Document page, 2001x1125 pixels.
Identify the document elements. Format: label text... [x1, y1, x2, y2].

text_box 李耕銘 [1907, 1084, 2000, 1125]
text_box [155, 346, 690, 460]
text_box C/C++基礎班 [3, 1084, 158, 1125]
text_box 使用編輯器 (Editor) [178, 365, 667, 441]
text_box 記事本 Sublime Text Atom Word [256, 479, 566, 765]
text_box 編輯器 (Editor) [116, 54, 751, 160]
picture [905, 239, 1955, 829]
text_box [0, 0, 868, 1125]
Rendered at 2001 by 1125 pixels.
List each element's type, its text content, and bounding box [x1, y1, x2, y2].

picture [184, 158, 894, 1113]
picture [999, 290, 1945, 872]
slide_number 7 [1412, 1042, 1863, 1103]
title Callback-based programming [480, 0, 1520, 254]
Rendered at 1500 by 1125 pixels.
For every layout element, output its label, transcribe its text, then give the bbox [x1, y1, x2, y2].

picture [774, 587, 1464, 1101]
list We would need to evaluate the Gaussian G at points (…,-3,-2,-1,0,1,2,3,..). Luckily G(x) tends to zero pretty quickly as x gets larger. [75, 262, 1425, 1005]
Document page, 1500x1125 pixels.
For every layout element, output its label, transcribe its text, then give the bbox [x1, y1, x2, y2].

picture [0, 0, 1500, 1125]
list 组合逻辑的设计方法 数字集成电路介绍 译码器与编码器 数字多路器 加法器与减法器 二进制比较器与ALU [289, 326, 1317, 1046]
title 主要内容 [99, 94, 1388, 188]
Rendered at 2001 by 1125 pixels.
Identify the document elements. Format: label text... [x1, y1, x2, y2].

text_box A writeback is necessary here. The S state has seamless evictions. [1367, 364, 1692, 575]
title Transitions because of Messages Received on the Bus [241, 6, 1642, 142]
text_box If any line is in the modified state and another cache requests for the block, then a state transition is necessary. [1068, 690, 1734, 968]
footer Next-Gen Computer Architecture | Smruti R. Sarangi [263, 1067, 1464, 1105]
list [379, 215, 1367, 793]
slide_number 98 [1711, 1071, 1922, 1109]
+ + + +
_EXERCISE GOAL_
Copy the material above, line for line.

_TASK RESULT_
Document page, 2001x1125 pixels.
Identify the document elements. Format: label text... [x1, y1, x2, y2].

text_box 李耕銘 [1907, 1084, 2000, 1125]
text_box [155, 346, 690, 460]
text_box C/C++基礎班 [3, 1084, 158, 1125]
text_box 使用編輯器 (Editor) [178, 365, 667, 441]
text_box 記事本 Sublime Text Atom Word [256, 479, 566, 765]
text_box 編輯器 (Editor) [116, 54, 751, 160]
picture [905, 239, 1955, 829]
text_box [0, 0, 868, 1125]
Rendered at 2001 by 1125 pixels.
List each element's type, its text content, and bounding box [x1, y1, x2, y2].

picture [184, 158, 894, 1113]
picture [999, 290, 1945, 872]
slide_number 7 [1412, 1042, 1863, 1103]
title Callback-based programming [480, 0, 1520, 254]
Rendered at 1500 by 1125 pixels.
For every layout element, output its label, transcribe its text, then give the bbox [x1, y1, x2, y2].

picture [774, 587, 1464, 1101]
list We would need to evaluate the Gaussian G at points (…,-3,-2,-1,0,1,2,3,..). Luckily G(x) tends to zero pretty quickly as x gets larger. [75, 262, 1425, 1005]
Document page, 1500x1125 pixels.
For every layout element, output its label, transcribe its text, then give the bbox [x1, y1, x2, y2].

picture [0, 0, 1500, 1125]
list 组合逻辑的设计方法 数字集成电路介绍 译码器与编码器 数字多路器 加法器与减法器 二进制比较器与ALU [289, 326, 1317, 1046]
title 主要内容 [99, 94, 1388, 188]
Rendered at 2001 by 1125 pixels.
Identify the document elements. Format: label text... [x1, y1, x2, y2].

text_box A writeback is necessary here. The S state has seamless evictions. [1367, 364, 1692, 575]
title Transitions because of Messages Received on the Bus [241, 6, 1642, 142]
text_box If any line is in the modified state and another cache requests for the block, then a state transition is necessary. [1068, 690, 1734, 968]
footer Next-Gen Computer Architecture | Smruti R. Sarangi [263, 1067, 1464, 1105]
list [379, 215, 1367, 793]
slide_number 98 [1711, 1071, 1922, 1109]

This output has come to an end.